3. Aggrieved, the Applicant filed this appeal as the judgment was delivered by a court lacking jurisdiction pursuant to section 53 of the National Social Security Fund Act. Since the time for filing the appeal had lapsed necessitating the filing of this application. That the court had unfettered and wide discretion to admit the appeal filed out of time. That the delay was occasioned by the fact that the applicant was not aware of the matter and its subsequent orders. That upon being made aware, the first action was filing of the Application to set aside the ex-parte proceedings but the same was dismissed and a change of advocates occasioned further delay. That the delay is justified and not inordinate. That the appeal has high chances of success as the matter before the trial court fell under the jurisdiction of the Retirements Benefits Appeals Tribunal. That the Respondent would not suffer prejudice. That the purported proclamation and attachment of the Applicant’s was illegal as its assets are protected from attachment under section 58 (3) of the National Social Security Fund Act.
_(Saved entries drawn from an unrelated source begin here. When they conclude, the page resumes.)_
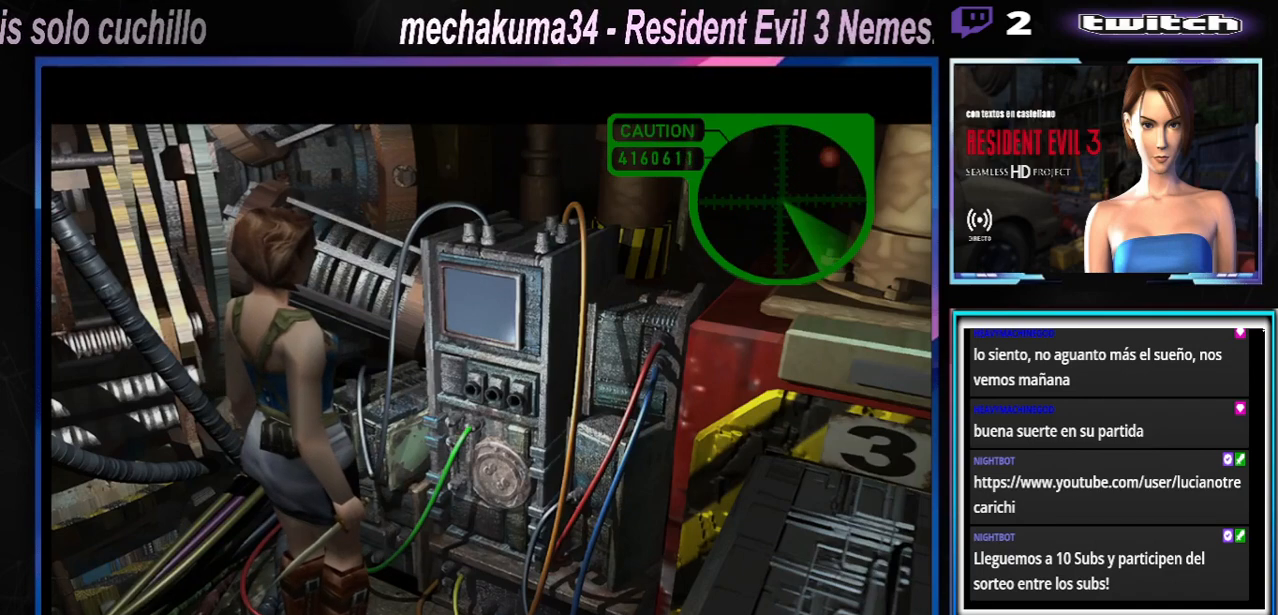
{"buttons": ["A"], "left_stick": "center", "events": [[100, "A", "up"], [200, "A", "down"], [333, "A", "up"], [400, "A", "down"]]}
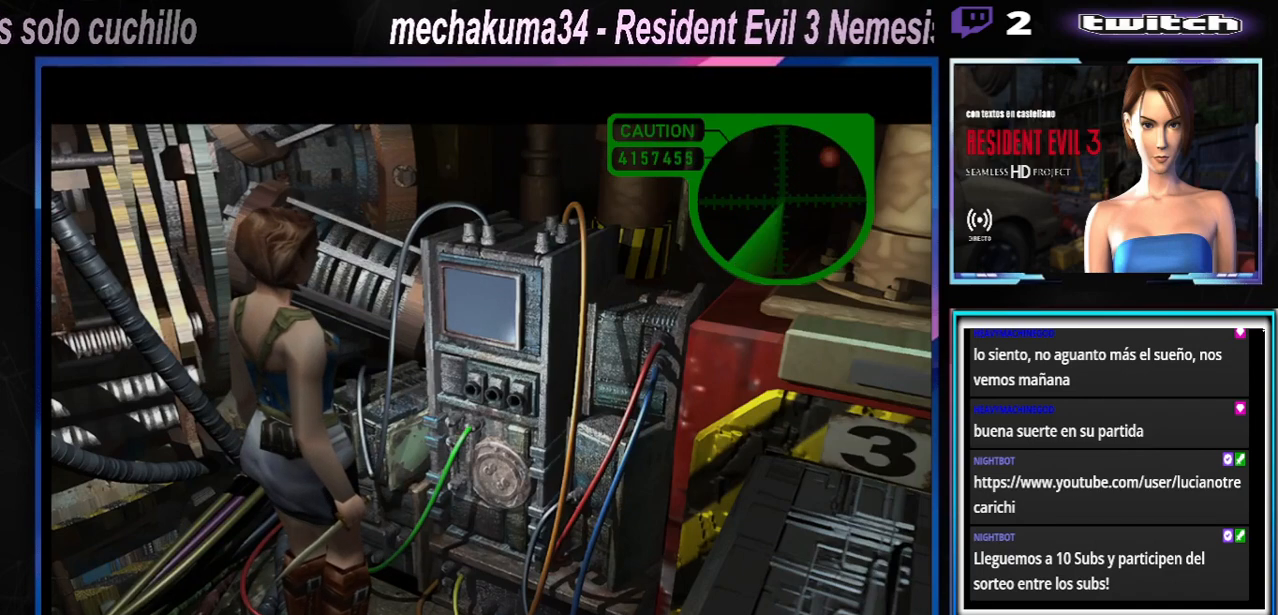
{"buttons": ["A"], "left_stick": "center", "events": [[33, "A", "up"], [133, "A", "down"], [267, "A", "up"], [433, "A", "down"]]}
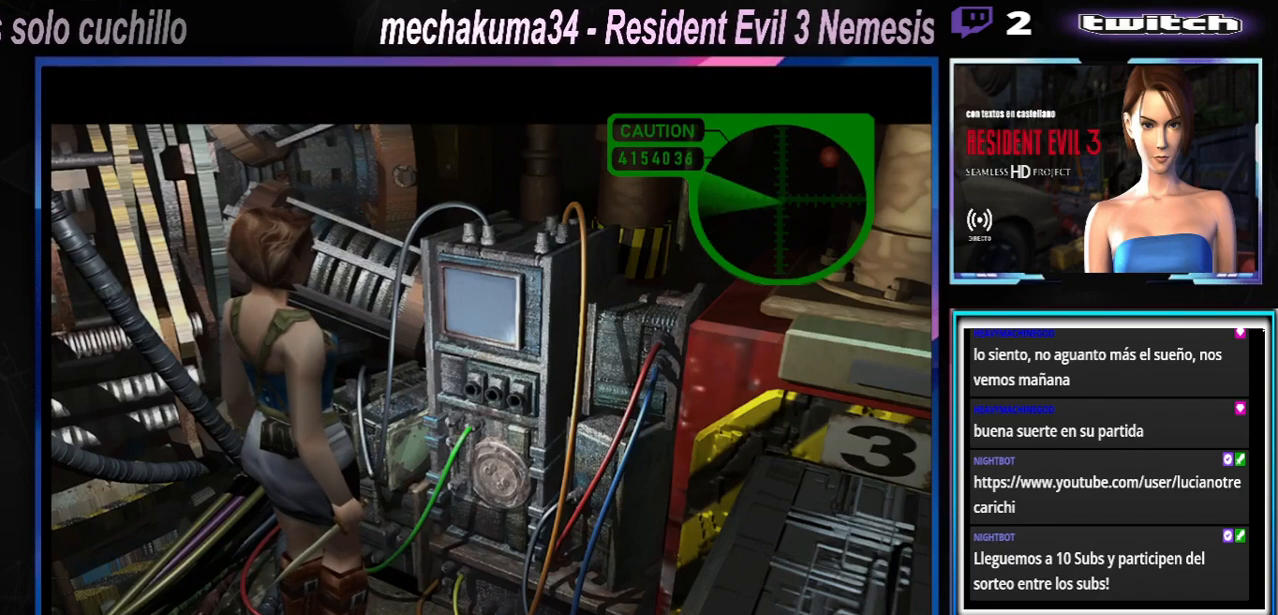
{"buttons": ["A"], "left_stick": "center", "events": [[33, "A", "up"], [167, "A", "down"], [300, "A", "up"], [400, "A", "down"]]}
4. The Respondent filed its Grounds of Opposition dated 14. 10. 2024. The grounds relied upon are that the Memorandum of Appeal and Application are fatally defective, frivolous, vexatious, unmerited and an abuse of the court process. The same were defective ab initio having been filed out of time as the judgment was delivered on 22nd November 2022 over 22 months. The Advocate for the Applicant was a stranger and improperly on record having not been allowed to enter appearance after judgment as provided under Section 9 Rule 9 of the Civil Procedure Rules, 2010. That the Memorandum of Appeal raises fresh issues that were never raised at trial, in the defence or even the application for review/setting aside. That the Appeal and Application herein offends the provisions of Order 45 of the Civil Procedure Rules having already opted to review/set aside the judgment had exhausted that remedy and were barred in law from filing an Appeal against the said judgment. The court cannot usurp its power to abrogate the ruling dated 16. 08. 2024 without having been properly moved. That the Application herein was res judicata having filed a similar matter in the primary suit. That the court cannot grant that which has not been asked for, that there was no prayer for leave to extend/enlarge time. The Respondent prayed the application be dismissed with costs.1. The application was canvassed by way of written submissions.
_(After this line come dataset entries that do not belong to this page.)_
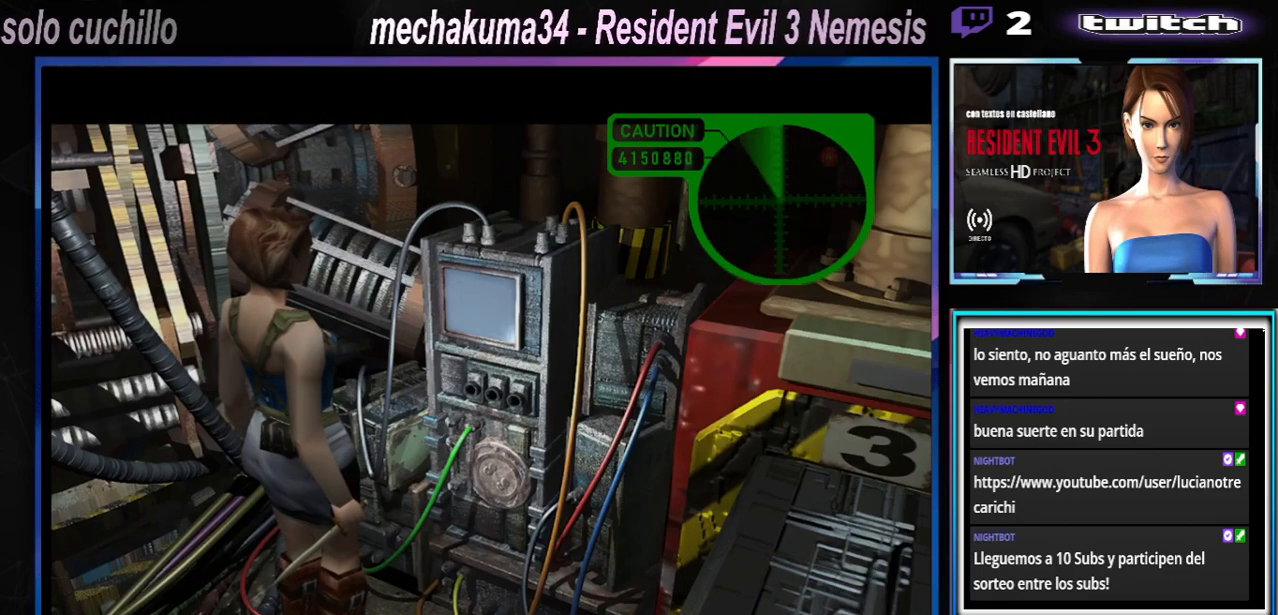
{"buttons": ["A"], "left_stick": "center", "events": [[67, "A", "up"], [167, "A", "down"], [333, "A", "up"], [400, "A", "down"]]}
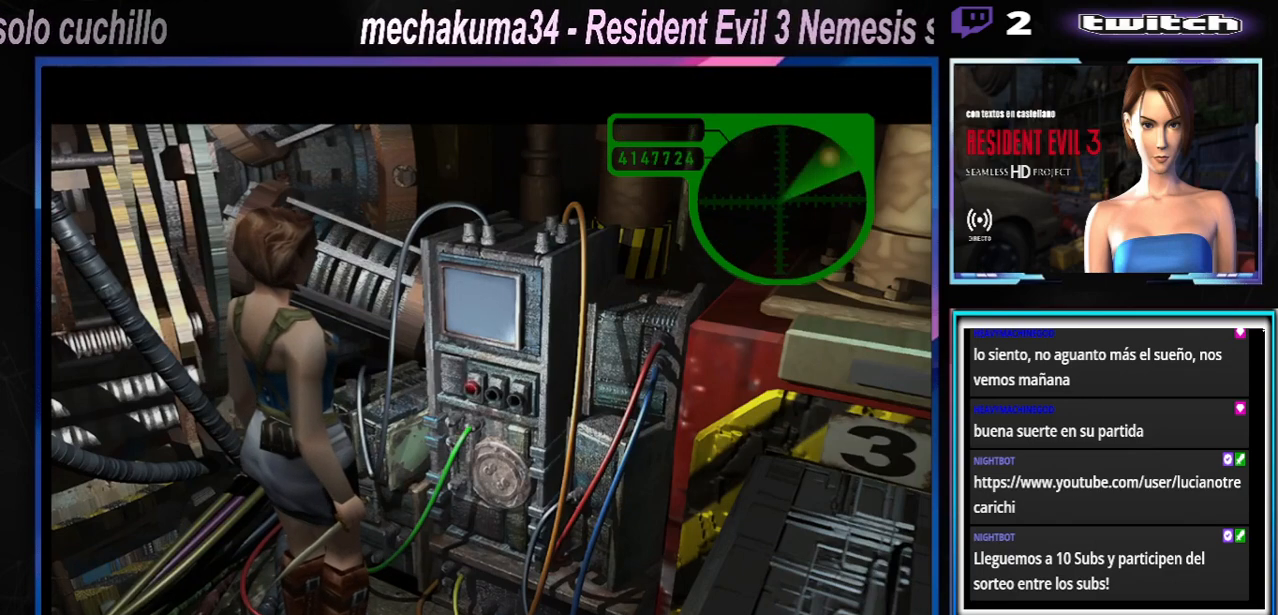
{"buttons": [], "left_stick": "center", "events": [[67, "A", "up"], [133, "A", "down"], [267, "A", "up"], [367, "A", "down"], [500, "A", "up"]]}
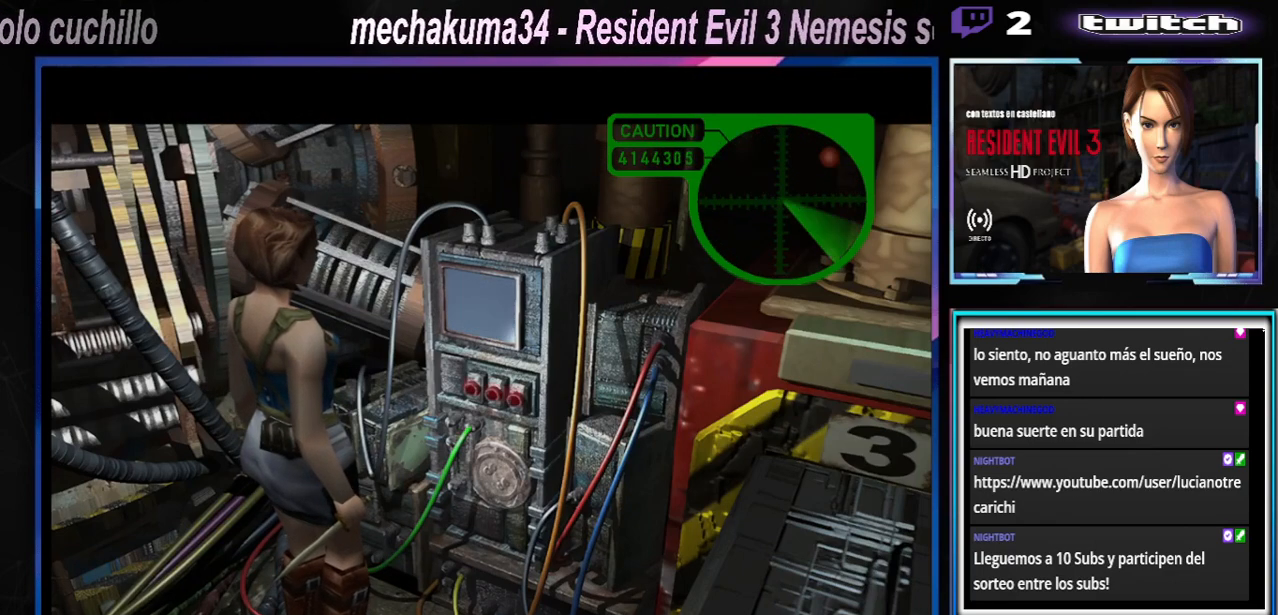
{"buttons": [], "left_stick": "center", "events": [[100, "A", "down"], [267, "A", "up"], [367, "A", "down"], [500, "A", "up"]]}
Applicant’s submissions 6. The Applicant submitted on the opposition raised by the Respondent’s grounds of opposition. First, that the advocate was not properly on record and ought to have sought leave of the court to enter an appearance. They submitted that the same was misplaced as an appeal to an appellate court was not a continuation of the proceedings in the lower court. A party was at liberty to seek an advocate without filing a notice of change of advocates. Further, that the courts have held that a non-adherence with the provisions of Order 9 Rule 9 did not make proceedings a nullity and did not occasion any prejudice to an opposing party. That on appeal the proceedings were new, separate and distinct from the proceedings of the trial court. The Applicant relied on the authorities, Stanley Mugambi-vs-Anthony Mugambi (2005) eKLR, Ngeno-vs-Mosonik (ELCA E001 of 2022) KEELC 13573 (KLR) (13 October 2022) (Ruling), Tobias M. Wafubwa-vs-Ben Butali (2017) eKLR, Rose A. Ochanda & Ano.-vs-Richard Wafula Makokha t/a R M Wafula & Co. Advocates (2022) eKLR,

7. Second, that the application and intended appeal raises new issues not raised in the primary suit. The Applicant submitted that the issue of jurisdiction was an exception to the rule and can be raised at any stage of the proceedings. See Southern Star Sacco Limited-vs-Vanancio Ntwiga (2021) eKLR.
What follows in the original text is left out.